▶ How to complete this task
Give again, word for word, each line of the data from the first through the one containing "and perform it". Pictures stay out.

▶ Records for this exercise
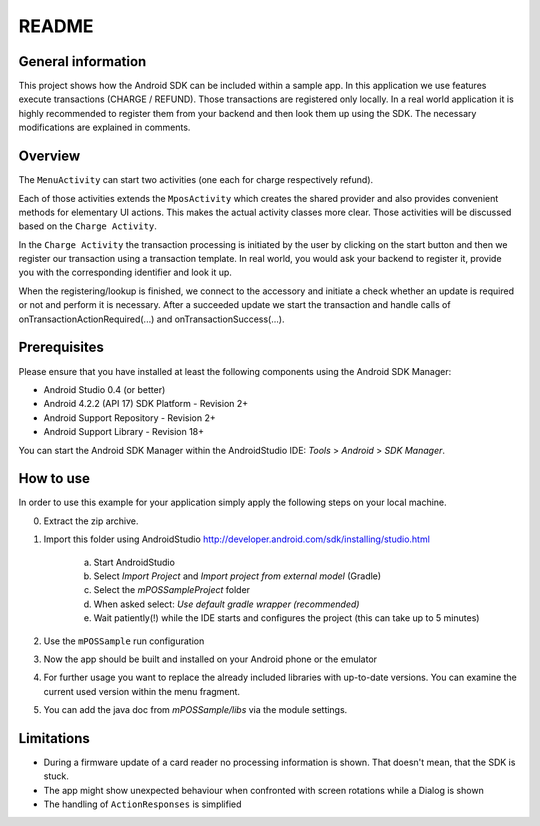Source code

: ======
README
======

General information
===================

This project shows how the Android SDK can be included within a sample app. In this application we
use features execute transactions (CHARGE / REFUND). Those transactions are registered only
locally. In a real world application it is highly recommended to register them from your
backend and then look them up using the SDK.  The necessary modifications are explained in comments.

Overview
========

The ``MenuActivity`` can start two activities (one each for charge respectively refund).

Each of those activities extends the ``MposActivity`` which creates the shared provider and also
provides convenient methods for elementary UI actions. This makes the actual activity classes
more clear. Those activities will be discussed based on the ``Charge Activity``.

In the ``Charge Activity`` the transaction processing is initiated by the user by clicking on the
start button and then we register our transaction using a transaction template. In real world, you
would ask your backend to register it, provide you with the corresponding identifier and look it up.

When the registering/lookup is finished, we connect to the accessory and initiate a check whether an update is required or not
and perform it is necessary. After a succeeded update we start the transaction and handle calls of
onTransactionActionRequired(...) and onTransactionSuccess(...).

Prerequisites
=============

Please ensure that you have installed at least the following components using the Android SDK Manager:

- Android Studio 0.4 (or better)
- Android 4.2.2 (API 17) SDK Platform - Revision 2+
- Android Support Repository - Revision 2+
- Android Support Library - Revision 18+

You can start the Android SDK Manager within the AndroidStudio IDE: *Tools* > *Android* > *SDK Manager*.

How to use
==========

In order to use this example for your application simply apply the following steps on your local
machine.

0. Extract the zip archive.

1. Import this folder using AndroidStudio http://developer.android.com/sdk/installing/studio.html

	a. Start AndroidStudio
	b. Select *Import Project* and *Import project from external model* (Gradle)
	c. Select the *mPOSSampleProject* folder
	d. When asked select: *Use default gradle wrapper (recommended)*
	e. Wait patiently(!) while the IDE starts and configures the project (this can take up to 5 minutes)

2. Use the ``mPOSSample`` run configuration

3. Now the app should be built and installed on your Android phone or the emulator

4. For further usage you want to replace the already included libraries with up-to-date versions. You can examine the current used version within the menu fragment.

5. You can add the java doc from *mPOSSample/libs* via the module settings.

Limitations
===========
- During a firmware update of a card reader no processing information is shown. That doesn't mean, that the SDK is stuck.
- The app might show unexpected behaviour when confronted with screen rotations while a Dialog is shown
- The handling of ``ActionResponses`` is simplified
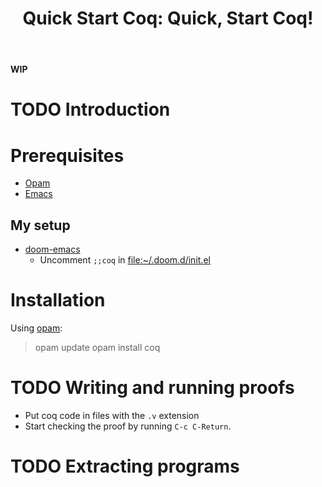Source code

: #+TITLE: Quick Start Coq: Quick, Start Coq!

*WIP*

* TODO Introduction
* Prerequisites
- [[https://opam.ocaml.org/doc/Install.html#Binary-distribution][Opam]]
- [[http://ergoemacs.org/emacs/which_emacs.html][Emacs]]
** My setup
+ [[https://github.com/hlissner/doom-emacs][doom-emacs]]
  + Uncomment =;;coq= in file:~/.doom.d/init.el

* Installation

Using [[https://opam.ocaml.org/doc/Install.html#Binary-distribution][opam]]:

#+BEGIN_QUOTE
opam update
opam install coq
#+END_QUOTE
* TODO Writing and running proofs
- Put coq code in files with the =.v= extension
- Start checking the proof by running =C-c C-Return=.
* TODO Extracting programs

▶ Task output
Source code

: ======
README
======

General information
===================

This project shows how the Android SDK can be included within a sample app. In this application we
use features execute transactions (CHARGE / REFUND). Those transactions are registered only
locally. In a real world application it is highly recommended to register them from your
backend and then look them up using the SDK.  The necessary modifications are explained in comments.

Overview
========

The ``MenuActivity`` can start two activities (one each for charge respectively refund).

Each of those activities extends the ``MposActivity`` which creates the shared provider and also
provides convenient methods for elementary UI actions. This makes the actual activity classes
more clear. Those activities will be discussed based on the ``Charge Activity``.

In the ``Charge Activity`` the transaction processing is initiated by the user by clicking on the
start button and then we register our transaction using a transaction template. In real world, you
would ask your backend to register it, provide you with the corresponding identifier and look it up.

When the registering/lookup is finished, we connect to the accessory and initiate a check whether an update is required or not
and perform it is necessary. After a succeeded update we start the transaction and handle calls of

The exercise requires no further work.